Кроме живого уголка, столь причудливо и бесполезно умостившегося под горой в безлюдном ущелье, был еще один объект, занимавший беспокойный и бестолковый ум нашего директора.

Археологический комплекс не так давно раскопанных развалин древнего византийского монастыря на самой макушке нашей горы не давал ему покоя.

– Я требую от вас интеллектуальных усилий! – вопил Альфонсо на заседаниях коллектива. – Полета фантазии – вот чего недостает всем вам! Шевелите мозгами: шутка ли – в двух шагах от нас такое богатство! Монастырь пятого века с дивно сохранившейся мозаикой, с огромными водяными цистернами, в которых Бог знает что можно устроить! Шевелите мозгами, хеврэ!

Кончилось тем, что в один из дней Люсио явился на четверговое заседание в полном облачении хасида, в черной шляпе – как выяснилось, с двойным дном в высокой тулье. Когда на повестке дня вновь замаячил монастырь Мартириус и Альфонсо уже открыл рот для очередного призыва шевелить мозгами, в черной шляпе, как в шкатулке, откинулась круглая крышка, и изнутри, извиваясь, полезли розово-серые пиявки. При этом карлик сидел с отрешенным видом, не реагируя на восторженно-пугливый визг женщин.

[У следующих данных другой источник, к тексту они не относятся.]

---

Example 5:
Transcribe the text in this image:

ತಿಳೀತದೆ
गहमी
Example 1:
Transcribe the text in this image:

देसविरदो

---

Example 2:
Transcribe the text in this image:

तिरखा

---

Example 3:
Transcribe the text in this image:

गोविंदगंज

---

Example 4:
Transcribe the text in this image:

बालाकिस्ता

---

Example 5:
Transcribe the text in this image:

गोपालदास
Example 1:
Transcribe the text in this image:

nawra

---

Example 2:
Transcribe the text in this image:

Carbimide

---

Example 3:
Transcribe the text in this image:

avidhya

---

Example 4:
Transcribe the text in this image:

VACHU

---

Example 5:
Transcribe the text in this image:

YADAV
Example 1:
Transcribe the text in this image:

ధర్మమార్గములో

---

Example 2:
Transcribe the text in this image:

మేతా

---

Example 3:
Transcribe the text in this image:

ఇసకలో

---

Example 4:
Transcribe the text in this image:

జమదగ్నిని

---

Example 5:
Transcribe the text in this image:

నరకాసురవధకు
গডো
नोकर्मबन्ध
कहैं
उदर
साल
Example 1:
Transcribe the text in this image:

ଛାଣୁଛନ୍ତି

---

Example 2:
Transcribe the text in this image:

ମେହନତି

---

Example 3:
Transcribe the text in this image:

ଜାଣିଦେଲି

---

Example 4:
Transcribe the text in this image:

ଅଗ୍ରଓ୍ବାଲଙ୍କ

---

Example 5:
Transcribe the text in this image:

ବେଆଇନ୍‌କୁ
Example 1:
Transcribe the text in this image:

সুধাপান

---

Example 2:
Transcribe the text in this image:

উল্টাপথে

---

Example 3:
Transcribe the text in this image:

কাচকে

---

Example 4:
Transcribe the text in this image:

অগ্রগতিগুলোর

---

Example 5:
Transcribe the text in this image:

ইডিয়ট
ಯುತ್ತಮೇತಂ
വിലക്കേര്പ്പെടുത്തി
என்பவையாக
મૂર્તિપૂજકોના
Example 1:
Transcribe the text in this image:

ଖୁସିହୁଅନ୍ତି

– Смотри, они шевелятся! – кричала секретарь Отилия. – Из чего ты сделал этих червяков, дьявол?!

– Это мозги, – с невинным выражением на кривой физиономии отвечал Люсио. – Я ими шевелю… – поднял руки и жирно, страшно пошевелил накладными пальцами в черных перчатках и отвратительными шевелящимися пиявками вывернул губы.

…Разумеется, дружный «цевет», подгоняемый неугомонным рыцарем Альфонсо, совершил прогулку и по территории раскопок древнего монастыря.

Этот крупный монастырь византийской эпохи, вернее, развалины его, были обнаружены в 80-х годах, во время строительства жилого квартала. Место напоминало огромную плешь на макушке нашей горы. Чтобы попасть на прокаленное солнцем природное каменистое плато, – собственно, двор монастыря, покрытый некогда белой византийской мозаикой, – приходилось еще несколько пролетов взбираться по каменной лестнице.

Всегда сочувствую восторгу специалистов и любителей, но сама я равнодушна к развалинам, а это были откопанные развалины под палящим солнцем. Пыльная мозаика, местами неплохо сохранившаяся, – орнамент из серо-фиолетовых голубок, ветвей, горных козлов, – то здесь, то там валяющиеся обломки колонн, кое-где поставленные на попа и увенчанные бараньими головами капителей.

Мы стояли небольшой полузаморенной группой. Альфонсо сбегал в каменную сторожку при входе и каждому раздал цветные брошюрки на английском.

– Экскурсовода сегодня нет, но это не препятствие! – бодро заявил он. – Я сам стану экскурсоводом, и, ей-богу, вы увидите, что это не так уж плохо… Так… мы находимся в… – он стал вертеть карту, – это запад или восток, а?

– Ну вот же! – встряла Таисья. – Вот же стрелки указывают начало экспозиции.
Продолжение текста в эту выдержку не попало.